09 September 2005

Mystery stains

With less than a week to prepare for the Louisville Show, I have officially finished making beads for the show. The time has come to focus on show preparation rather than manufacturing stock. Over the next week, I will be temporarily stringing beads to sell as strands, creating and printing price labels, creating and printing signs (and laminating them?), and otherwise trying to get ready for the show. I would have liked to have been ready for the show weeks ago, but it's a bit late for that now, isn't it.

I decided at the beginning of this week that anything that wasn't ready to go in the kiln on Wednesday wasn't going to the show. Wednesday evening, after transferring the dry beads from the surface on which they were spread to dry, I began working on things for my own mental health. The stress of preparing for a show, and trying to produce enough stock to make the show worthwhile (not to mention the stress of an increasingly mobile toddler and migraines, etc) was beginning to get to me. From some perspectives, it would be much easier and more lucrative for me to get an office job than to make beads by hand in my home studio. From my perspective, there is too much that I would miss. I spend my days with my baby girl whose world expands every day as she discovers more and more about it. I am doing, mostly, something that I love, mostly, and set my own schedule while I'm doing it. Usually...

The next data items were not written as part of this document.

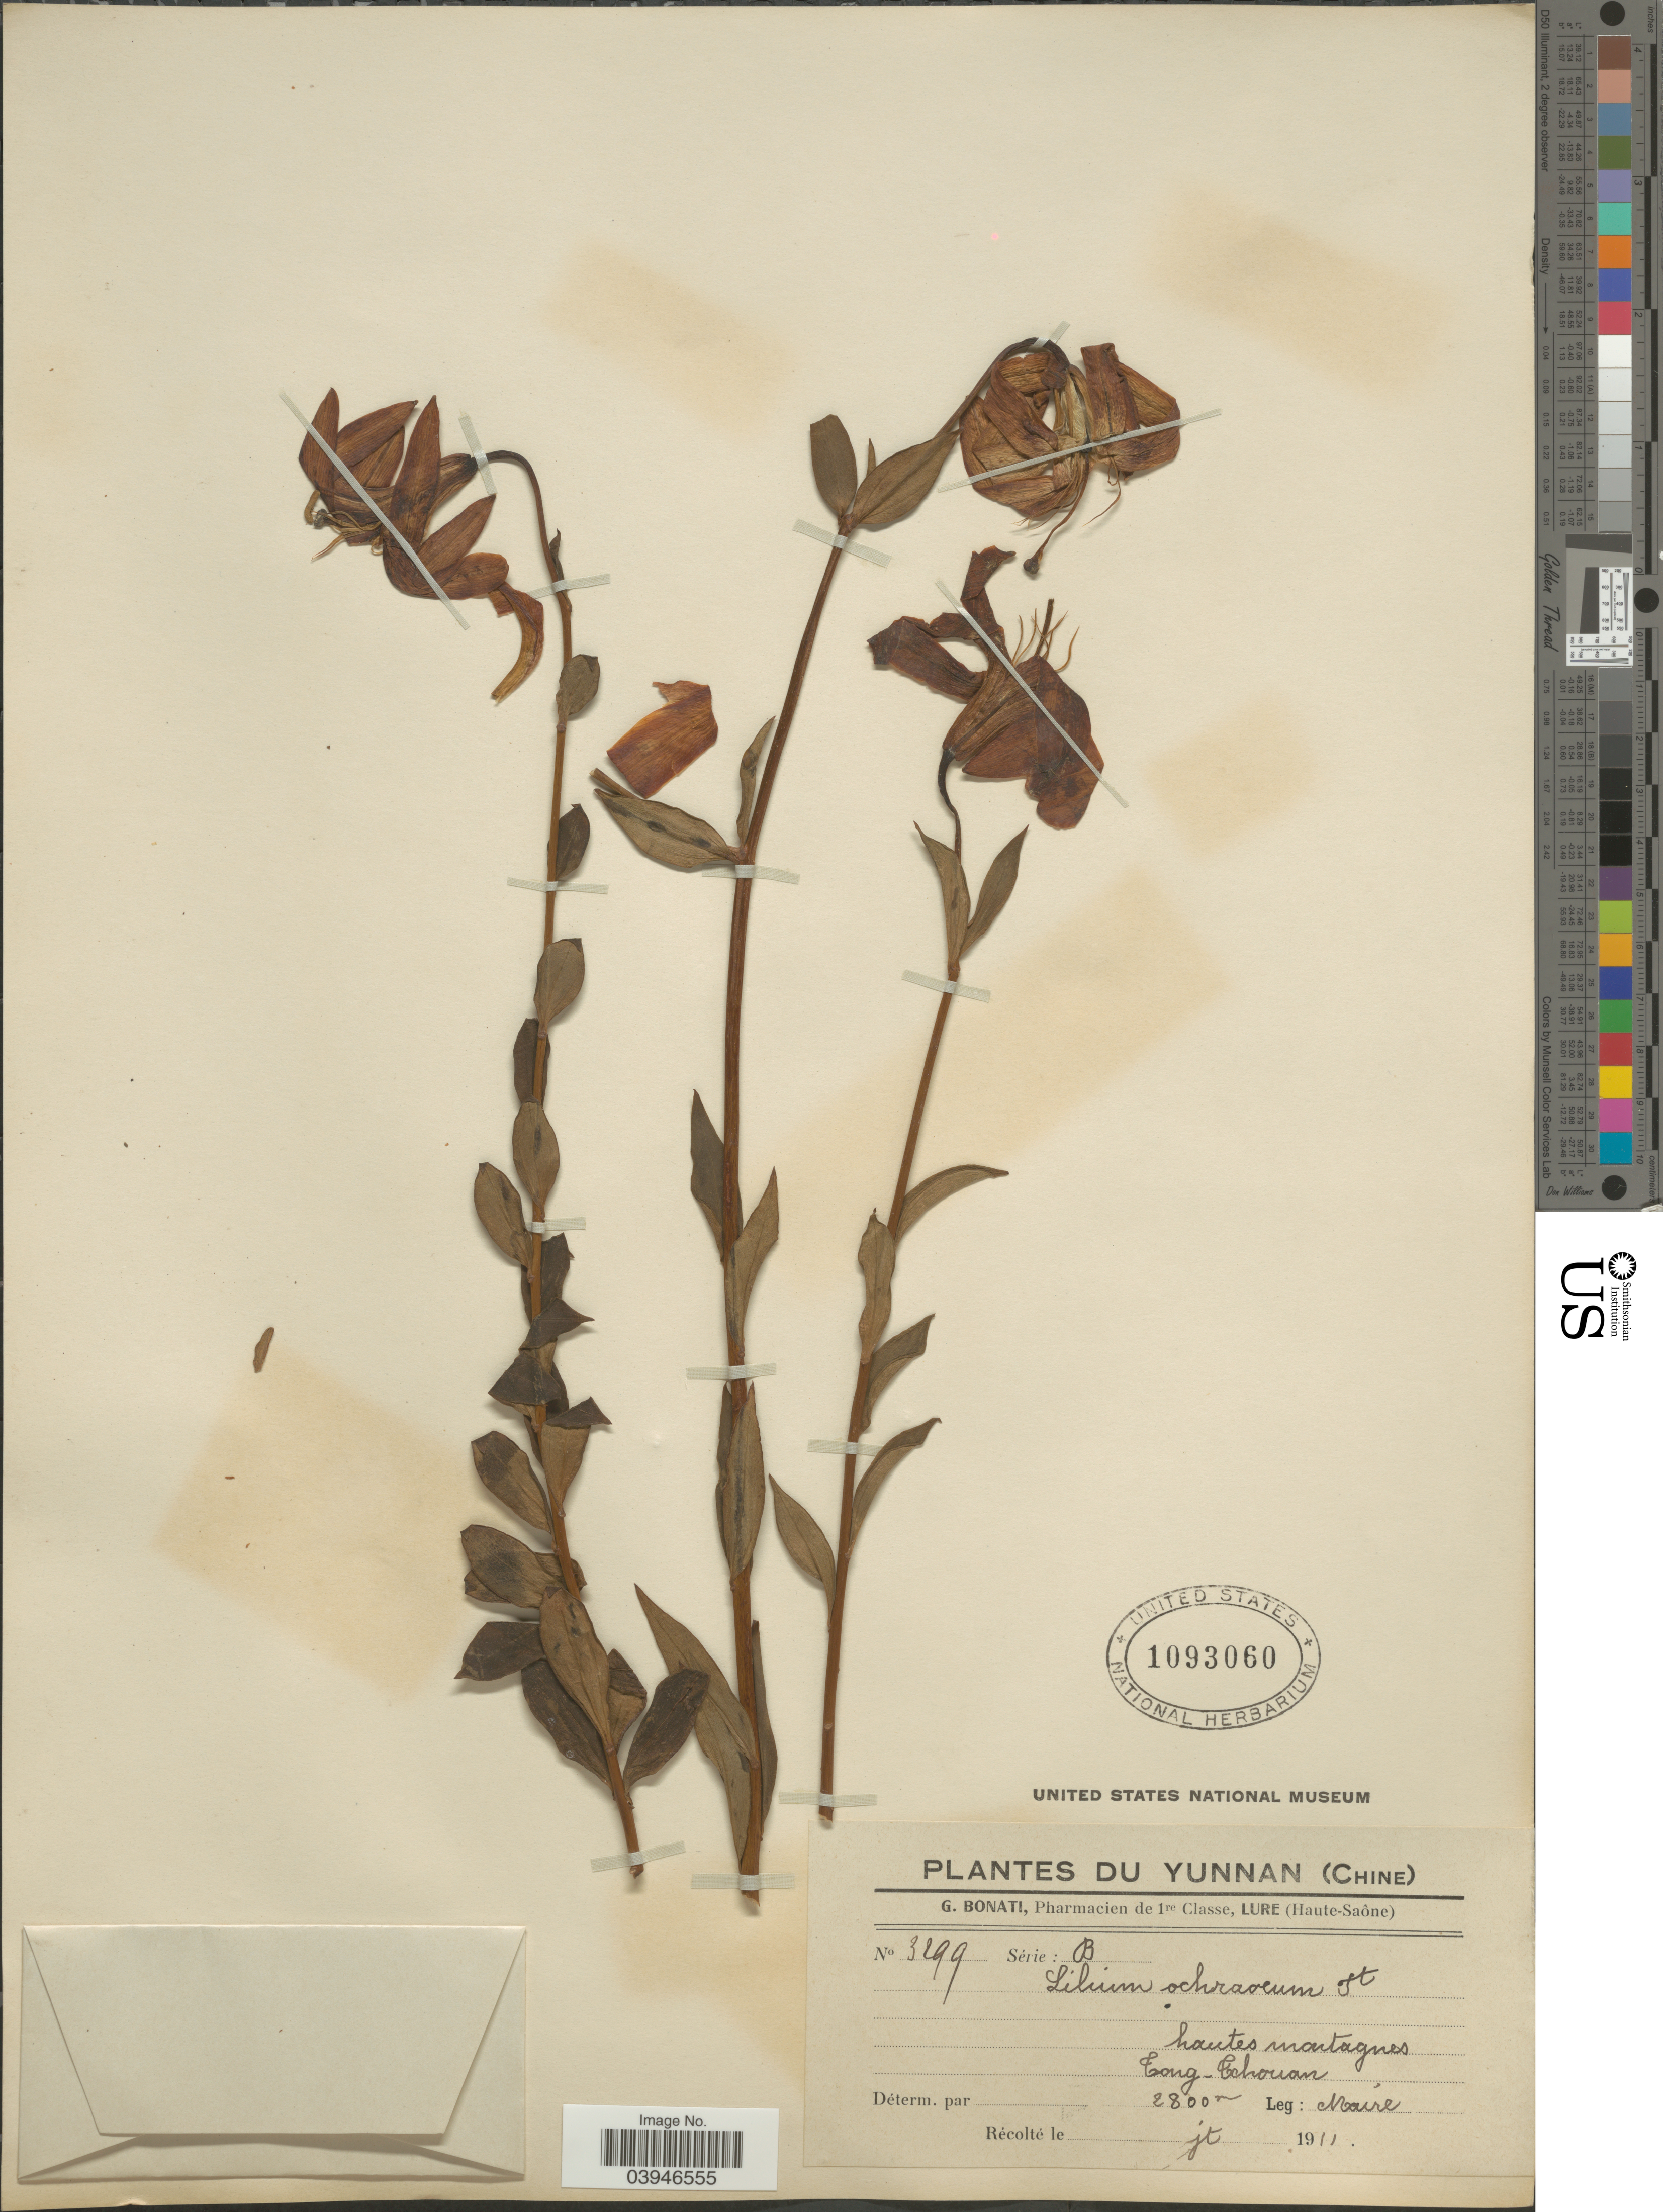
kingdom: Plantae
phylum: Tracheophyta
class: Liliopsida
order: Liliales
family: Liliaceae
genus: Lilium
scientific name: Lilium ochraceum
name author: Franch.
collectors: Maire, --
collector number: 3299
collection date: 1911-07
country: China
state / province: Yunnan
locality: Hautes montagnes Tong-Tchouan.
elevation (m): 2800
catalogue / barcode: US 1093060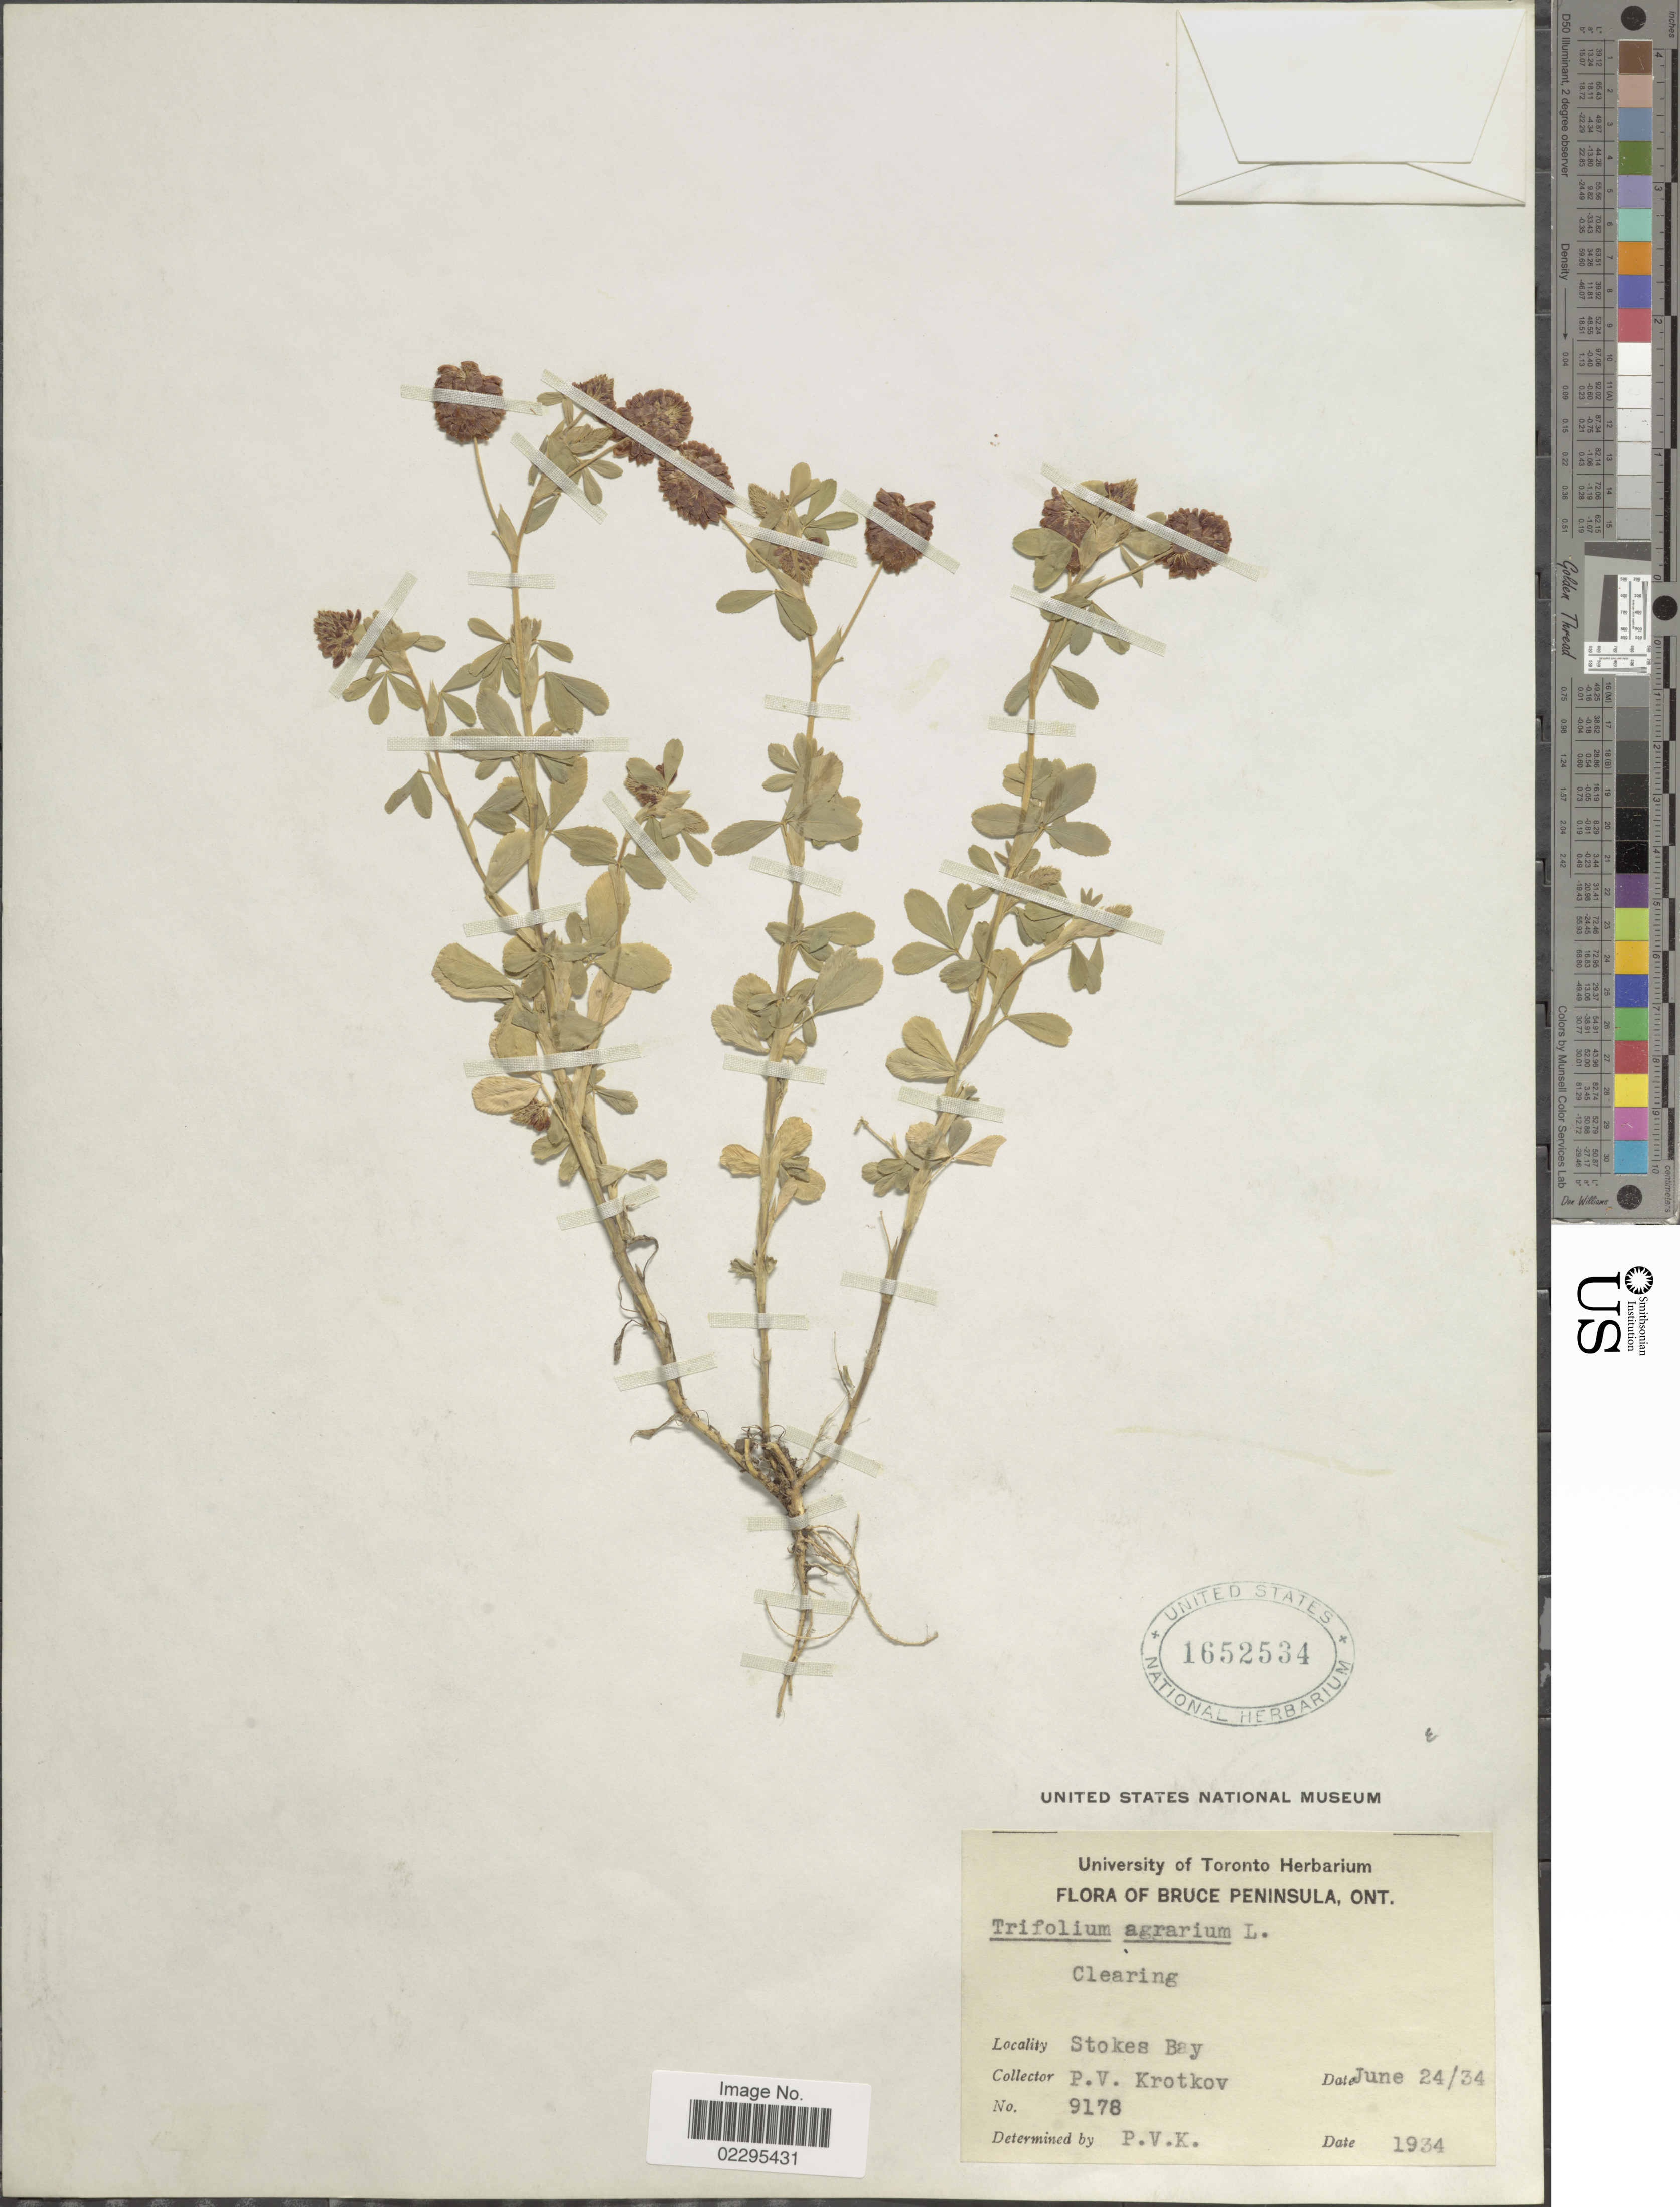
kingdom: Plantae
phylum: Tracheophyta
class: Magnoliopsida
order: Fabales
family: Fabaceae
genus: Trifolium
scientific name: Trifolium agrarium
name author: L.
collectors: P. V. Krotkov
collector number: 9178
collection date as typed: Transcribed d/m/y: 24/6/34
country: Canada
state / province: Ontario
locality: Bruce Peninsula. Stokes Bay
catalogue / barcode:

Right now, since I've been focusing on the show, I've been trying to get as much time in the studio and make the absolute most of that time. In an effort to create the widest variety possible, I've been working in colored porcelain. I mix small batches of 4-5 ounces which is enough to make 80-100 beads. From each batch, I make one kind of beads.

To add an element of mystery to the process, I've been using stains of dubious provenance acquired from a semi-local ceramics supplier. This supplier has, over the years, purchase large quantities of clay and glaze chemicals, including stains, from other suppliers when they've gone out of business. The stains that I've purchased are decanted into jars and labeled to the best ability of my semi-local supplier. A materials scientist would probably have a coronary at the site of these odd jars with their funky labels and uncertain contents. It is my goal to use all of my collected stains during my lifetime so that Mica is not forced to call in a Hazmat team to clean my studio when I'm gone.

The result of my acquisition of these alchemistic colorants is that I'm really not sure what I'm going to get when I add the stain to my clay. So far, my experiments have not been bad. The "I think it's blue" stain yielded a beautiful blue and the "Green" stain was very obviously green in the jar and in every stage of production. If you make leaves out of green clay, it doesn't really matter what shade of green you get. On the other hand, "It may be Orange" bisqued to a lovely white. I don't know if it will become orange when fired to a higher temperature. I may have made 2 batches of 100 off-white beads. The yellow stain, in high concentration, had previously given me a startling shade which made my eyes long for the soothing comfort of a 1000 watt incandescent bulb. I mixed the yellow clay with considerably less stain this time around, hoping for a milder result.

I look forward to posting pictures once the beads return from their high firing in Kim's kiln. If things go well in Louisville, I hope to hire an electrician to do the wiring for my large kiln so that I will no longer be kept in such unbearable suspense.